For the week on front month March 2019 contracts, Chicago SRW wheat prices closed nearly flat at $5.30 USD / bushel, Kansas City HRW wheat prices gained more than 6 cents to finish at $5.18, and Minneapolis HRS wheat prices gained 2.5¢ to finish at $5.84.

Something to keep in mind is Rabobank’s expectation that 2019 will be a correction year for wheat prices. Pretty much every major wheat producer/exporter is expected to plant more of the cereal for the 2019/20 crop year.
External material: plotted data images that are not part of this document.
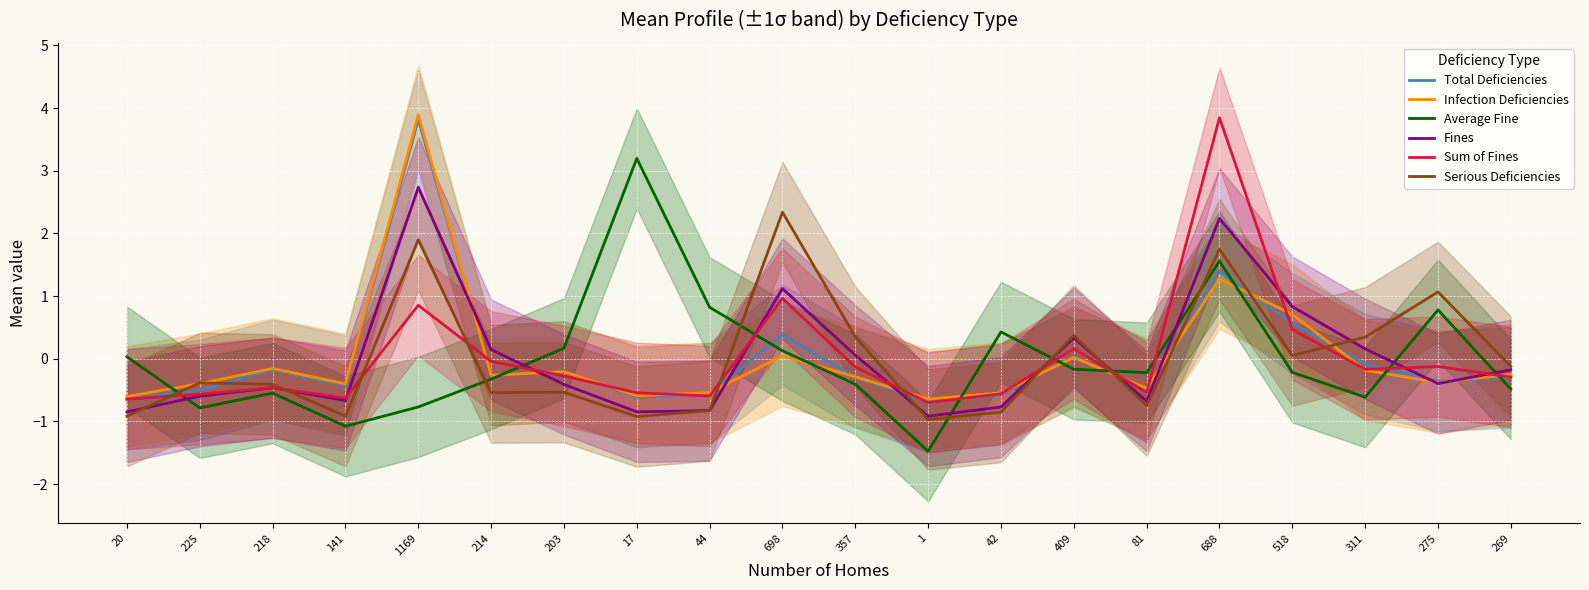

Reading left to right, list all the values displayed in this chart.

Total Deficiencies: -0.6	-0.5	-0.2	-0.4	3.8	-0.3	-0.2	-0.6	-0.6	0.4	-0.3	-0.7	-0.6	0.0	-0.5	1.4	0.6	-0.1	-0.4	-0.3
Infection Deficiencies: -0.6	-0.4	-0.2	-0.4	3.9	-0.3	-0.2	-0.6	-0.5	0.0	-0.3	-0.6	-0.5	0.0	-0.5	1.3	0.7	-0.2	-0.4	-0.3
Average Fine: 0.0	-0.8	-0.5	-1.1	-0.8	-0.3	0.2	3.2	0.8	0.1	-0.4	-1.5	0.4	-0.2	-0.2	1.6	-0.2	-0.6	0.8	-0.5
Fines: -0.8	-0.6	-0.5	-0.7	2.7	0.1	-0.4	-0.8	-0.8	1.1	0.1	-0.9	-0.8	0.3	-0.7	2.2	0.8	0.2	-0.4	-0.2
Sum of Fines: -0.6	-0.6	-0.5	-0.6	0.9	-0.0	-0.3	-0.5	-0.6	1.0	-0.1	-0.7	-0.6	0.2	-0.5	3.8	0.5	-0.2	-0.1	-0.3
Serious Deficiencies: -0.9	-0.4	-0.4	-0.9	1.9	-0.5	-0.5	-0.9	-0.8	2.3	0.3	-1.0	-0.9	0.4	-0.8	1.7	0.0	0.3	1.1	-0.1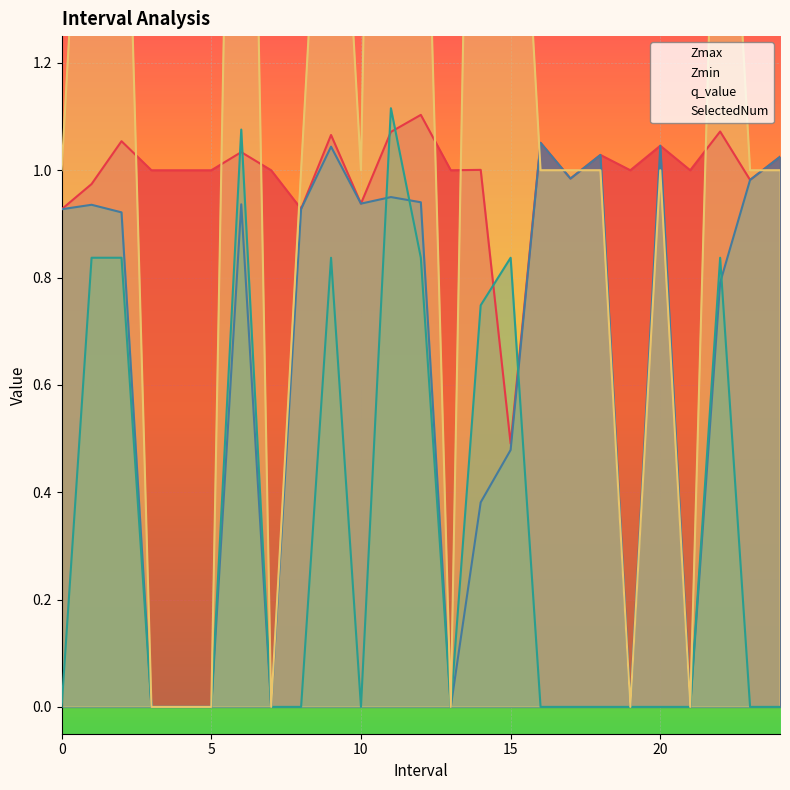

Which series has the largest total across all categories?

SelectedNum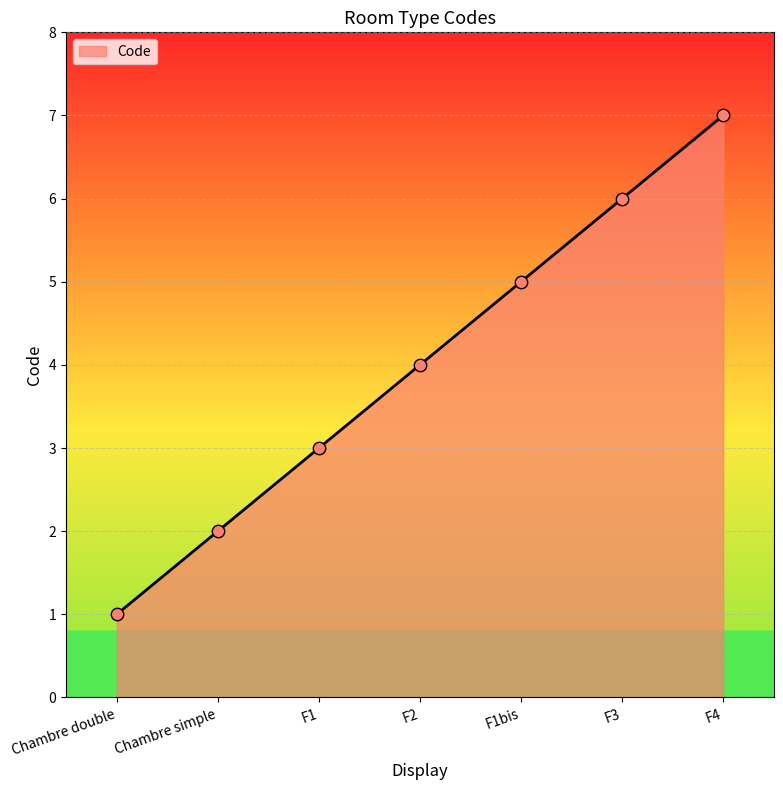

Approximately how many times larger is the value at F4 compared to F1?

2.3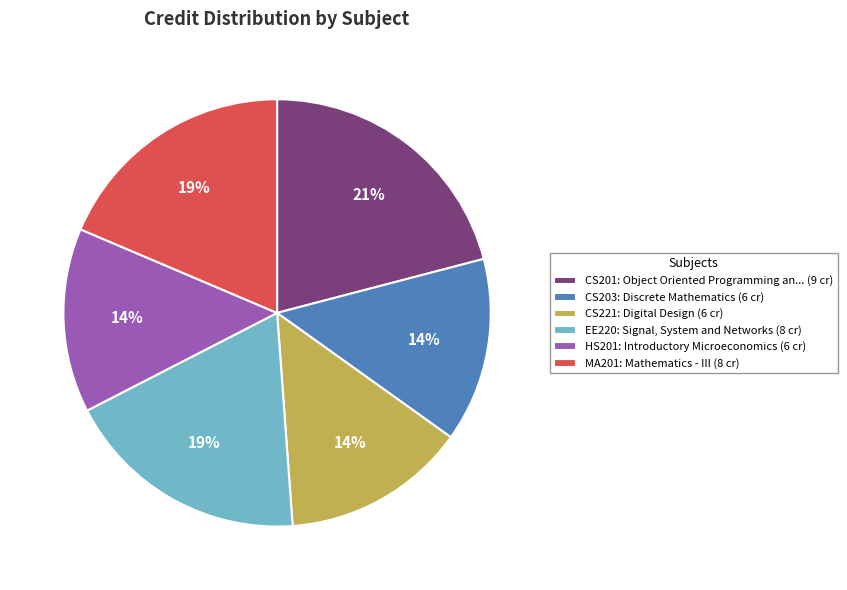

What percentage is the CS221: Digital Design (6 cr) slice, to the nearest percent?

14%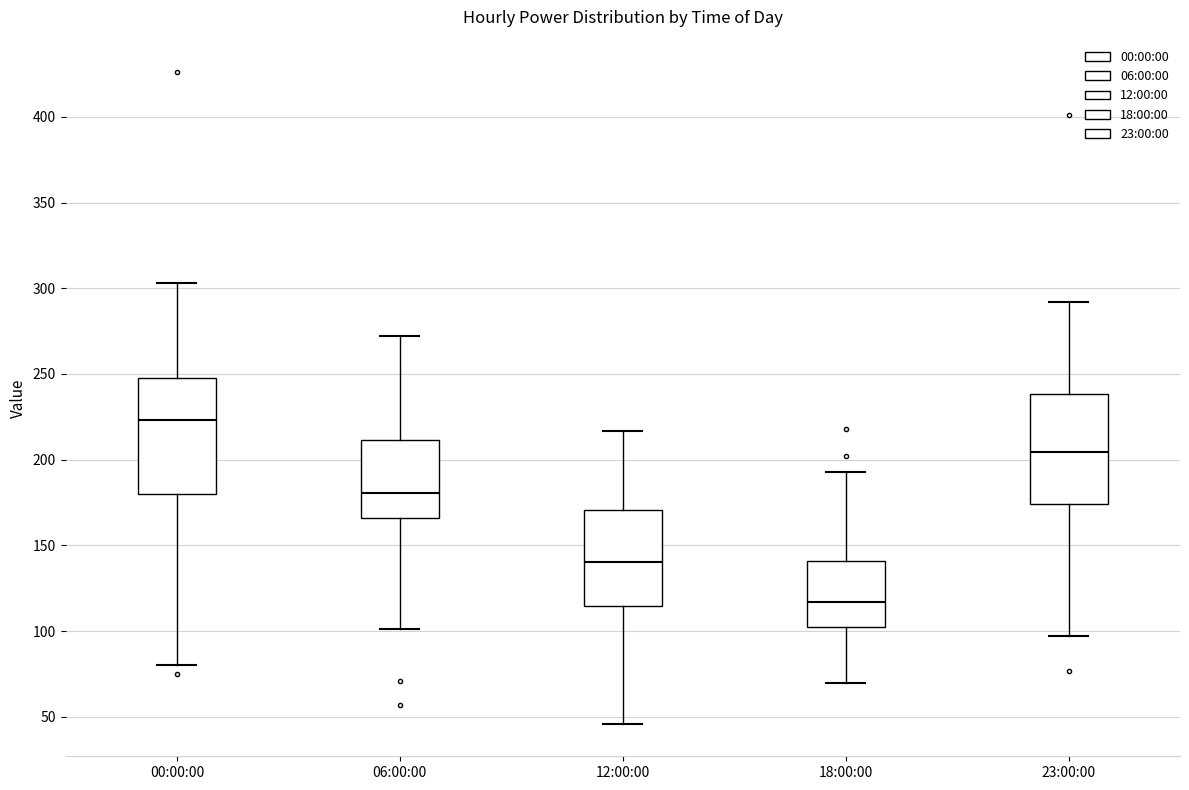

Reading left to right, transcribe this box plot: for each box, give where its median line is, the range the box spans, and where its two whiskers end, as read against the y-axis. The values are not printed on the chart, so give them approximately, as read against the axis.

00:00:00: median 225, box 180 to 250, whiskers 80 to 305
06:00:00: median 180, box 165 to 210, whiskers 100 to 270
12:00:00: median 140, box 115 to 170, whiskers 45 to 215
18:00:00: median 115, box 100 to 140, whiskers 70 to 195
23:00:00: median 205, box 175 to 240, whiskers 95 to 290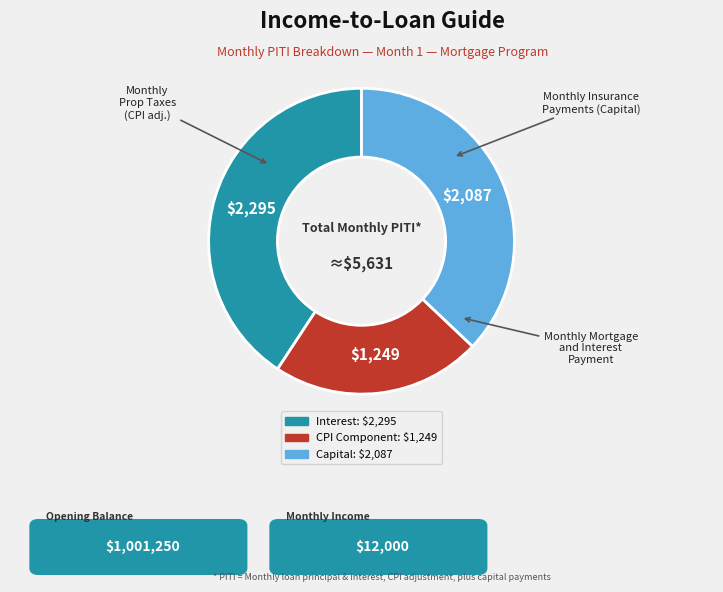

Is there a majority slice in this chart?

No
Thus, while you and I are thinking about better marketing opportunities for wheat prices in 1Q2019, we should also be just as quick to consider 2019/20 wheat sales at the same time.

Finally to wrap things up, the Climate Prediction Center says that an El Nino is almost certainly being seen this winter, continuing through January. For North America, this usually means wetter conditions, and since this one is occurring over the winter, it’s likely to benefit winter wheat production the most. Worth keeping in mind though is that U.S. winter wheat acres are expected to drop to a 100-year low. The CPC also is estimating that the chances of an El Nino lasting through the spring for 2019 is about 60%. .

As it relates to the pulse trade, an El Nino is significant though. Typically, the weather phenomenon is typically associated with a drought or scant rains. We know that this doesn’t necessarily bode well then to produce pulses in the country’s winter rabi crop.

Keep in mind that country is already suffering from below-average monsoon rains and that pulse acres seeded thus far are lower year-over-year. Ultimately, as I’ve said many times (as has the rest of the industry now), a smaller rabi winter harvest of pulses in India might support more exports for the likes of peas, lentils, and chickpeas, but the import tariffs are unlikely to be removed any time soon.